Tubal surgeries related to family planning include tubal sterilization and tubal anastomosis.
Tubal Sterilization
The fallopian tube serves as the pathway where eggs are fertilized by sperm and the fertilized egg is transported to the uterus. Tubal sterilization refers to a procedure or drug-induced blockage of the fallopian tubes to prevent sperm and eggs from meeting, thereby achieving sterilization. It is a safe and permanent form of contraception that can be performed via laparoscopy, laparotomy, or vaginal surgery.
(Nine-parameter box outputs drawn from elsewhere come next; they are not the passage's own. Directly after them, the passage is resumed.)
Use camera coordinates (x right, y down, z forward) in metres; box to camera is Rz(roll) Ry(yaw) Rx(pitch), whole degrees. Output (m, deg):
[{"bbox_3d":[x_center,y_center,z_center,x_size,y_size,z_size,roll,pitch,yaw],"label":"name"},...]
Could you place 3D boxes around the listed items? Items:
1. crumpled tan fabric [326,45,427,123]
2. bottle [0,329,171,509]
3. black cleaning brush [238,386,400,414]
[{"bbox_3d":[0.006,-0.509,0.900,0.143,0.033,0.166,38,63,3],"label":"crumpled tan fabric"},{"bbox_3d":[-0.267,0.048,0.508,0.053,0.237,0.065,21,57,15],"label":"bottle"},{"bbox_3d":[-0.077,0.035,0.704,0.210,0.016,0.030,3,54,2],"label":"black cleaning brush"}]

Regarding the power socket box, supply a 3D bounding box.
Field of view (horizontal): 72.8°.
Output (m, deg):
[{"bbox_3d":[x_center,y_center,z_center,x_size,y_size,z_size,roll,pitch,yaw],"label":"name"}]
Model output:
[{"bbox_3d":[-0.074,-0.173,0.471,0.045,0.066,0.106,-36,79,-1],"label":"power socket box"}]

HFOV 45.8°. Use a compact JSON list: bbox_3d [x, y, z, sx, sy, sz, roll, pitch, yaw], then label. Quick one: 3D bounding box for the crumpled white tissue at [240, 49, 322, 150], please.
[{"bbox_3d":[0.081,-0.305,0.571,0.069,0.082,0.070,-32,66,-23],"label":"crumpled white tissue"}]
Laparoscopic tubal sterilization is currently the preferred method.
Indications
These include:
- Women voluntarily seeking sterilization and without contraindications.
- Women with severe systemic diseases unsuitable for childbirth.
Contraindications
These include:
- Two consecutive temperature measurements of ≥37.5°C within 24 hours.
- Poor general health, such as cardiorespiratory insufficiency or hematologic disorders, rendering the patient unable to tolerate surgery.
- Severe neurosis.
- Acute phase of various diseases.
- Active abdominal skin infections, acute or chronic pelvic inflammation.
- Abdominal adhesions, diaphragmatic hernia, or other conditions requiring laparotomy.
Preoperative Preparation
For non-pregnant women, surgery is performed 2–7 days after menstruation. For breastfeeding or amenorrheic women, early pregnancy must be excluded before sterilization.
Addressing psychological concerns, providing explanations, consultation, and obtaining informed consent.
Taking a detailed medical history and performing physical, gynecological, and cardiopulmonary examinations are required. Laboratory tests include routine vaginal discharge analysis, blood and urine tests, coagulation function, liver function, etc.
Surgical Steps
Surgery is performed under epidural or general anesthesia, with the patient in a Trendelenburg position. A 1-cm incision is made below the umbilicus to insert a Veress needle, inflate the abdominal cavity with 2–3 liters of CO2, and place a trocar for the laparoscope. Under laparoscopic guidance, tubal occlusion is achieved by methods such as segmental tubal excision, application of spring clips, or placement of silicone sterilization rings at the isthmus of the fallopian tube. Bipolar electrocautery may also be used to cauterize the isthmus. Failure rates for different techniques vary: bipolar electrocautery has the lowest recanalization failure rate (0.19%), silicone rings have a rate of 0.33%, and spring clips as high as 2.71%. Mechanical methods cause less tissue damage compared to electrocautery, potentially improving success rates for future tubal recanalization. Based on the theory that ovarian cancer originates from the fallopian tubes, opportunistic salpingectomy instead of tubal blockage may reduce the risk of ovarian cancer.
Postoperative Care
These include:
- Bed rest for 4–6 hours, after which light activities can be resumed.
- Monitoring vital signs for any changes.
Postoperative Complications
Complications are rare but may include:
- Hemorrhage or Hematoma: Resulting from excessive traction on the fallopian tube or injury to mesosalpinx vessels, potentially causing intra-abdominal bleeding or hematoma formation.
- Infection: Including local or systemic infections due to pre-existing infections, inadequate sterilization, or insufficient adherence to aseptic techniques.
- Injury: Situations involving unclear anatomical structures or improper handling may lead to damage of the bladder, ureter, or bowel.
- Tubal Recanalization: Post-sterilization recanalization has a rate of 0.2%–2%.
Advantages of laparoscopic tubal sterilization include shorter operative time and faster recovery. Open tubal sterilization methods such as segmental excision with embedding, silver clip application, or tubal ligation with resection are less commonly performed alone and are usually done concomitantly with other surgeries.
Tubal Anastomosis
Tubal anastomosis, also known as sterilization reversal or tubal recanalization, involves surgical intervention to restore fertility in women who previously underwent tubal sterilization. The procedure removes the ligated or blocked segments of the tube and reconnects the two ends after preparation. Depending on the location of the blocked segment, methods such as end-to-end anastomosis, angled suturing, funnel-shaped suturing, or sleeve suturing may be employed. The procedure is suitable for women with functional fertility and good health, as well as healthy partners.
Increased precision and success rates can be achieved by performing the surgery under magnification using loupes or a surgical microscope. To minimize adhesions caused by tissue trauma, modern advancements in laparoscopic and robot-assisted minimally invasive techniques have largely replaced conventional open microsurgical tubal anastomosis.
Surgical Procedure
The procedure involves exposing and examining the status of both fallopian tubes. The blocked segment is identified by injecting dye through the fimbrial end. The serosal layer of the tube at the blockage is incised, and the internal core is freed for about 0.5 cm, followed by excision of the ligated section and surrounding scar tissue. A stent is inserted through the fimbrial end into the proximal tubal lumen, and dye is injected to confirm patency. Layered suturing is performed, starting with interrupted sutures for the muscularis of the fallopian tube, followed by closure of the serosal layer.